Yeah, don't you just wish?
Then there was the obviously sincere and earnest housekeeper who found us by searching
"how to keep house smelling great"
Ehh, maybe not so much. We have three cats, a dog, a young child, three acres of mud, and half the county traipsing through the place during the summer months using the pool. Frankly, we want to email this chick just to see if she actually found something that works.
But the one that just left us speechless was
"mob sledgehammers photo"
Huh? Just...
Wha'?
Anyway, so now that we've written a journal entry that not only recaps our Greatest Hits Searches, but also contains phrases "stripping" and "virgin wood," We Are Afraid. Seriously Afraid.

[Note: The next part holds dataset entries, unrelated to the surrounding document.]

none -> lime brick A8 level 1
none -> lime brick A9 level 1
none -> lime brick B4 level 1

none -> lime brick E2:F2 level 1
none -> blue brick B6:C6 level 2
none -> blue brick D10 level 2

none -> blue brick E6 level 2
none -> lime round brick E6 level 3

And... yeah. We'll probably pop on our hit counter in a few months, and we'll probably tell you all about the people that found our incredibly hard, frustrating, sweaty, stripped, virgin... stair bannister. Yeah... uh, probably.
January 27, 2004: Baby, it's cold outside. Not only is it cold, but over the last couple of days, it's been snowing, raining, and sleeting, all at the same time-- The Unholy Trinity of Winter Weather in the Northeast, at least according to the local weathercasters.

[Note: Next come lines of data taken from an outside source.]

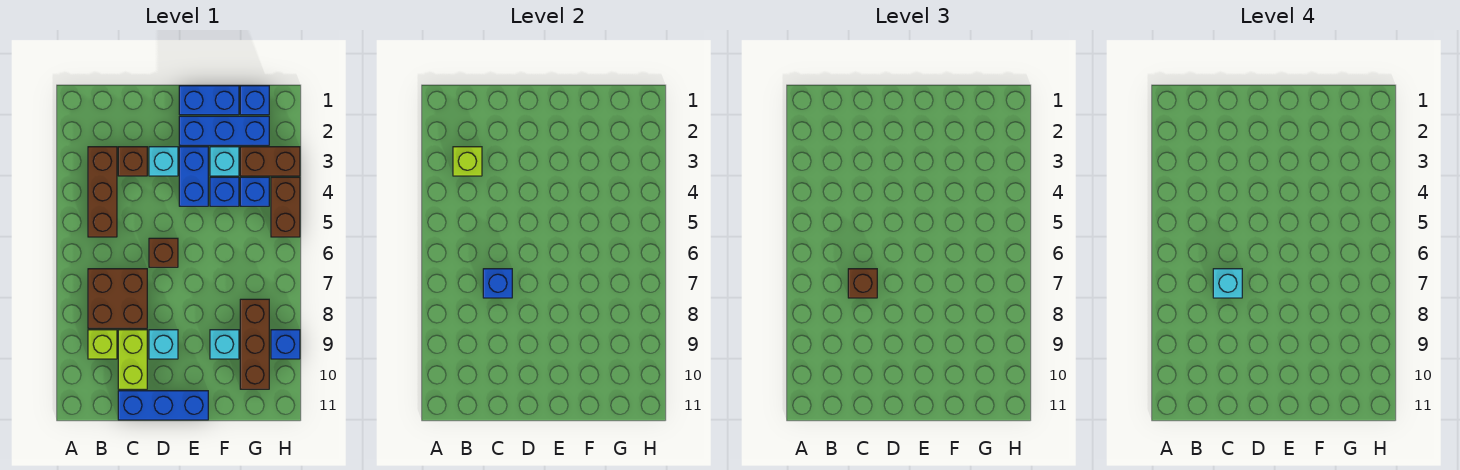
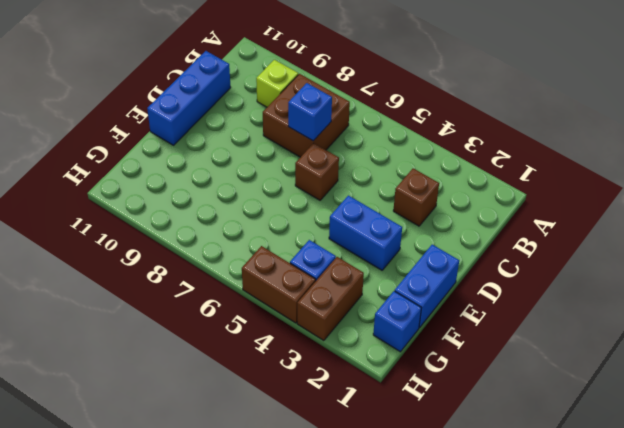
none -> brown brick B3:B5 level 1
none -> lime brick C9:C10 level 1
none -> cyan brick D3 level 1

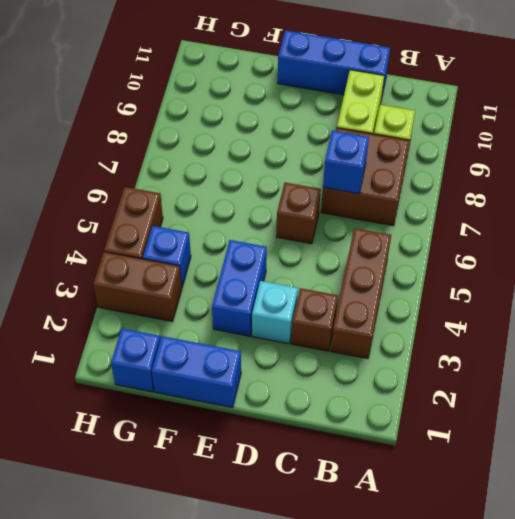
none -> cyan brick D9 level 1
none -> blue brick E2:G2 level 1
none -> cyan brick F3 level 1

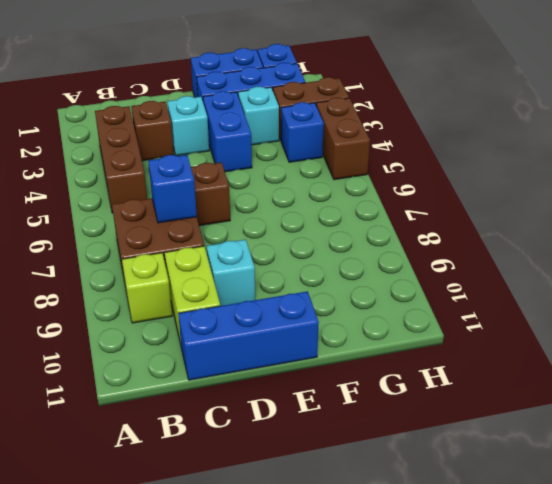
none -> blue brick F4 level 1
none -> cyan brick F9 level 1
none -> brown brick G8:G10 level 1

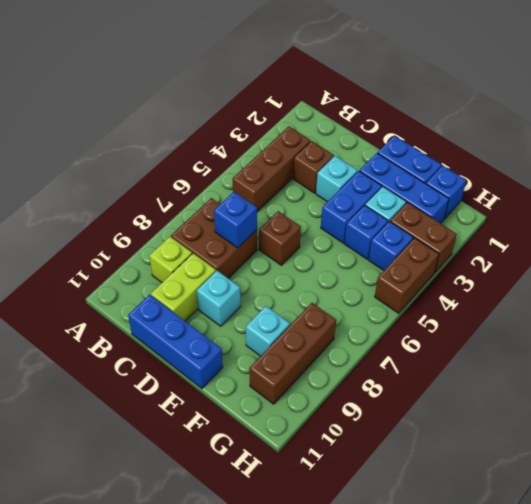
none -> blue brick H9 level 1
none -> lime brick B3 level 2
none -> brown brick C7 level 3

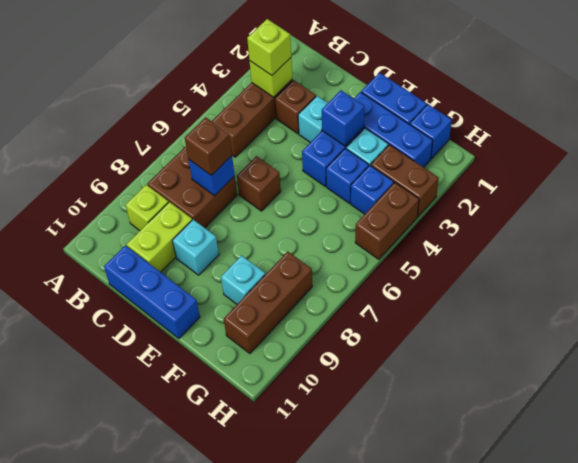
lime brick B3 level 3 -> none
blue brick E3 level 2 -> blue brick H9 level 1
none -> cyan brick C7 level 4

All of whom we've seen, by the way, on our television in the last few days. Every couple of hours, some fluffily made-up and coiffed local correspondent bundled up to her eyebrows in Gore-Tex, buffeted to the extreme right of the camera frame by nor'easter caliber gales, appears on our screen to breathlessly deliver to us the "Latest!Breaking!News!" ... to wit, it's snowing. We haven't the heart to tell the parade of Shackleton Chicks that we could get the same information by looking out our parlor windows. Because, well, far be it from us to clue people into the fact that they're useless.
All that by way of saying that... it's snowing here. It's been snowing here for three days, and we've been housebound for three days because, well, it's been snowing.

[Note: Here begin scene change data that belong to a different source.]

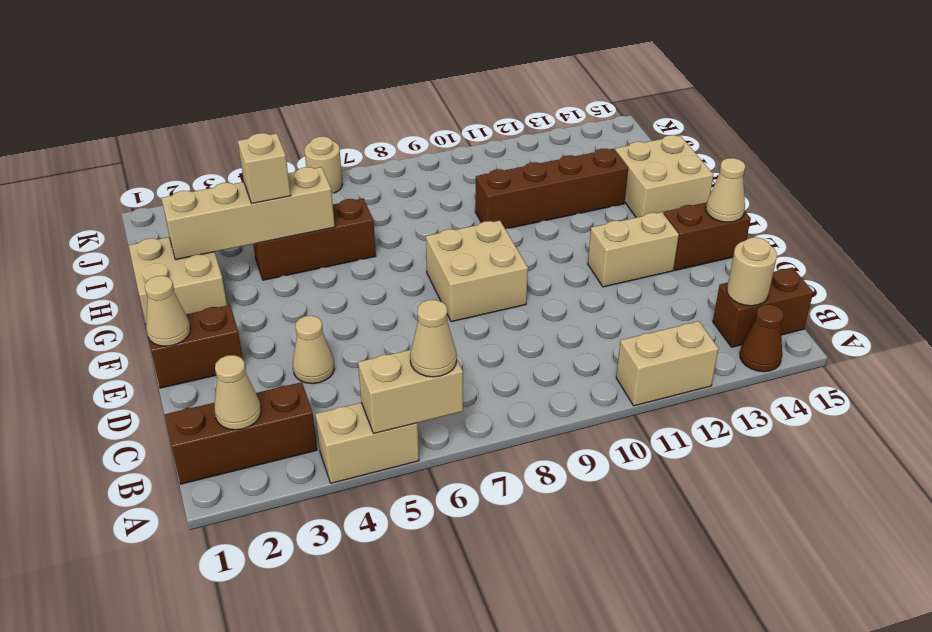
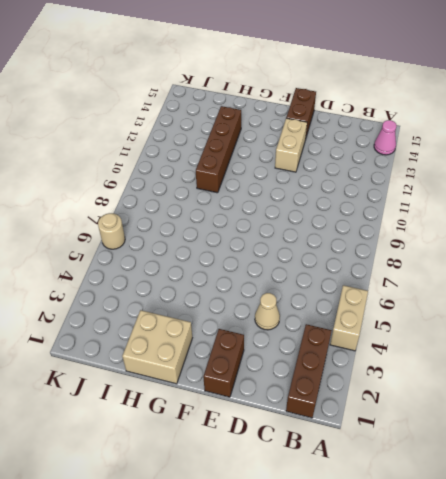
pink cone A14 level 1 -> brown cone A14 level 1
none -> tan brick A11:A12 level 1
none -> brown brick B14:B15 level 1
none -> tan brick E8:F9 level 1

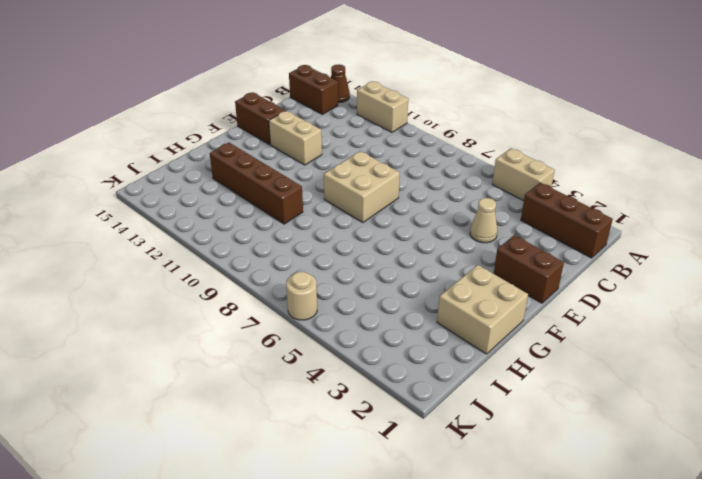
none -> tan brick G14:H15 level 1
none -> brown brick H4:H6 level 1
none -> tan brick A5:A6 level 2

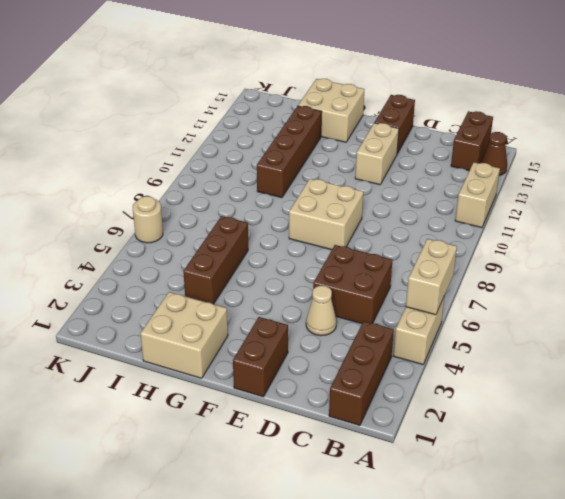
brown brick C5:D6 level 1 -> none
none -> tan cone B2 level 2
none -> tan round brick B14 level 2
none -> tan cone E1 level 2

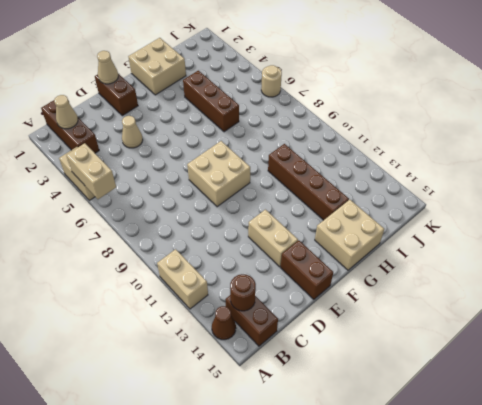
brown round brick B14 level 2 -> tan round brick B14 level 2
none -> tan cone E15 level 2
none -> tan brick H2:H5 level 2
none -> tan cone A6 level 3

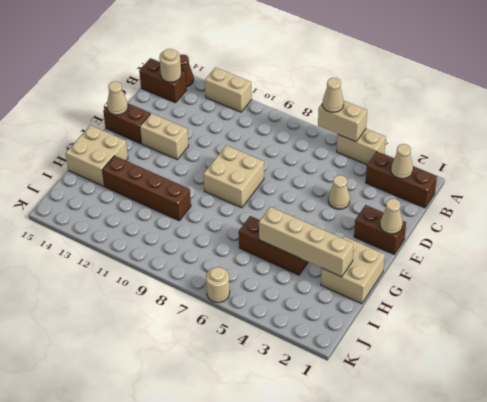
none -> tan brick H4 level 3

We've been good though. We resisted all temptation to break out the rest of the can of solvent stripper left over from the staircase project (yes, Virginia, there is a down side to finishing your bannister stripping project), and instead confined ourselves to several bottles of wine whilst we watched the snow fall. Once a critical mass of alcohol had been reached, we broke out the paintbrushes and set to work on the balusters. Three people (yes, we even drafted our five year old into service), three paintbrushes (a 2 1/2" angled trim brush, a 2" straight trim brush, and a 1/2" artist's brush) and three days later, we got two coats of polyurethane on the bannister and posts, and most of the first coat of paint on the balusters:
It looks great! Well, it looks great in the photos. It looks seriously ratty in real life, and it's clear to us that we'll be spending an equal amount of hours on a second coat, and possibly a third. But hey, at least we can look at the photos, squint a bit, hop up and down on one foot, and kind of get an idea of how great it will look once it's done.
Anyway, just around the time we finished up the first coat of paint on the balusters, the snow conveniently decided to take a break, and so did we:
And after many runs down the best sledding hill in the county, a.k.a. our front yard, we trudged our cold, wet, snowy selves back into the house, and heated up some seriously chocolatey, marshmallowy, whipped creamy hot cocoa. Looking out our dining room window, snug, warm and dry...
we decided that, even with the showers in the kitchen, the half-finished exterior siding leaking frigid air into every room, and the miles o'balusters needing acres o'paint...
There's no place in the world we'd rather be.